I accept sruti. Nevertheless, I am not about to perform
animal sacrifices because those are karma-kanda. Similarly,
there is another stage of theoretically knowing oneself as Brahman.
That stage is not wrong, only incomplete; one must develop the
activities of Brahman, which are to please the Supreme Brahman
through bhakti. Bhakti is superior to karma and jnana, so there
is no point trying some other path.
>> Or as sectarian as math majors are when they fanatically argue
>> that "2+2=4 dammit! I know it is." There's no sectarianism in the
>Nice try. 2+2=4 is a mathematical truth. Try putting Vedanta into such a
>formula. Why are ashamed of your Vaishnava sectarianism, and why do you
Are you saying that there is no right answer in Vedanta? If so, this is a real
compromise against the rigidness of the very first sutra of the Brahma-sutra
"athato brahma jijnasa" : Now question about the Absolute Truth.
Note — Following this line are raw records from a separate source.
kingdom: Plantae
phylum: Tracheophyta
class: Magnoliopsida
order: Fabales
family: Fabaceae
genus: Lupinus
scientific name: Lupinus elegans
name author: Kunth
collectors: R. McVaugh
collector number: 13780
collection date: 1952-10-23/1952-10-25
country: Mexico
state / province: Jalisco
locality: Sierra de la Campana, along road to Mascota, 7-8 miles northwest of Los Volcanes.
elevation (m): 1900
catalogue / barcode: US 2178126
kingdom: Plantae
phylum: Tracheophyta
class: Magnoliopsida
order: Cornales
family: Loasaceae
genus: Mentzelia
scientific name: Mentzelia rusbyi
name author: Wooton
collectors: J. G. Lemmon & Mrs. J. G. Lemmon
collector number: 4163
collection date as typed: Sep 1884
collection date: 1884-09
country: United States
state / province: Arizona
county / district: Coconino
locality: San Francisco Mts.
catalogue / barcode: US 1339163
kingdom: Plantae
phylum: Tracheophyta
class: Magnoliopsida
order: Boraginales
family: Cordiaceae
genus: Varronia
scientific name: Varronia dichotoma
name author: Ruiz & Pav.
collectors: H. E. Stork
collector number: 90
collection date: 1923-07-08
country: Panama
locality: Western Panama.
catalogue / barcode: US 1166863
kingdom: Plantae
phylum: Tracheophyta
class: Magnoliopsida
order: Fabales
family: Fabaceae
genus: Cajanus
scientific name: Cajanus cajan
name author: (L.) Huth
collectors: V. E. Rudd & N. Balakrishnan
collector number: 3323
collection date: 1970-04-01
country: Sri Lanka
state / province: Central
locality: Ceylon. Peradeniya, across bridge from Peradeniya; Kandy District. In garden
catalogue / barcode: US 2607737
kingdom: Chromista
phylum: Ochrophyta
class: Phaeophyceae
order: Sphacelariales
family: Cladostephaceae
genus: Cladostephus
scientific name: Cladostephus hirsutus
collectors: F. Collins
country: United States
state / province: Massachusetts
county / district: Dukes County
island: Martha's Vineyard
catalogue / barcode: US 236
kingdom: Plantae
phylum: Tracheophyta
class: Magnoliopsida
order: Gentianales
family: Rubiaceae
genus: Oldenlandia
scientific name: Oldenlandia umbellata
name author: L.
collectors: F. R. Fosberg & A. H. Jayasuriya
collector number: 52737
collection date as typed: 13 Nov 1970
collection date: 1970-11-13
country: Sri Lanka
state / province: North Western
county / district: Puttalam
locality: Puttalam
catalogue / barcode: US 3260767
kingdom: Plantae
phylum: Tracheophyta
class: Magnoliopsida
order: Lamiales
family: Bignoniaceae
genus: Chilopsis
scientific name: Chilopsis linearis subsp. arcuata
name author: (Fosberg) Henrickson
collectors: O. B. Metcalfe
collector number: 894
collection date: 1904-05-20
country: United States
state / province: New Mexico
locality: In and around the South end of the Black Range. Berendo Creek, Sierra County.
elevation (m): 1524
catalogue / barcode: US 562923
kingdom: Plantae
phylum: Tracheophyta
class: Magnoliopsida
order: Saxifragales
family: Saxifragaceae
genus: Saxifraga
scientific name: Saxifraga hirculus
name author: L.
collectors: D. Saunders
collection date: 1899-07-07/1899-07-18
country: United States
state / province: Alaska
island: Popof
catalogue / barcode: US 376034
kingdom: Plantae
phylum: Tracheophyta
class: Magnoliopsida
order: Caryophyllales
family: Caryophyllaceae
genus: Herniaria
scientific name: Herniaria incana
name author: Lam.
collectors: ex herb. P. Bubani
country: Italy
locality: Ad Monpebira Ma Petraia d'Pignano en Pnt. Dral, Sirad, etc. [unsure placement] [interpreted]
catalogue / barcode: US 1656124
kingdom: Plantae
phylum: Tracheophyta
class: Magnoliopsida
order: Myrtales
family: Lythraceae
It does not
say the Absolute Truths. There is only 1 Absolute Truth, so there can be
no sectarianism with regards to it.
I am not ashamed of being a Vaisnava, and I refuse to consider Krishna
consciousness sectarian. Prabhupada always said that Christians should very
carefully follow the teachings of Jesus, that Muslims should very carefully
follow the Koran, and so forth. The "Holy Name" pamphlet handed out at
a street festival in Houston showed interfaith support for the process
of chanting the Holy Name, citing passages from the Old & New Testaments,
Koran, Buddhist works, etc. Chaitanya Mahaprabhu preached to Muslims in
Prayag entirely by citing verses from the Koran; they realized that the
Koran was subtly hinting at higher advancement through chanting Hare
Krishna, so they started on the Vaisnava path. Their descendants are
still there in Allahabad today and called "Pathan Vaisnavas". So there
is no sectarianism in this process, but there is a lot of sectarianism
in those who insist on rigidly noncommital statements.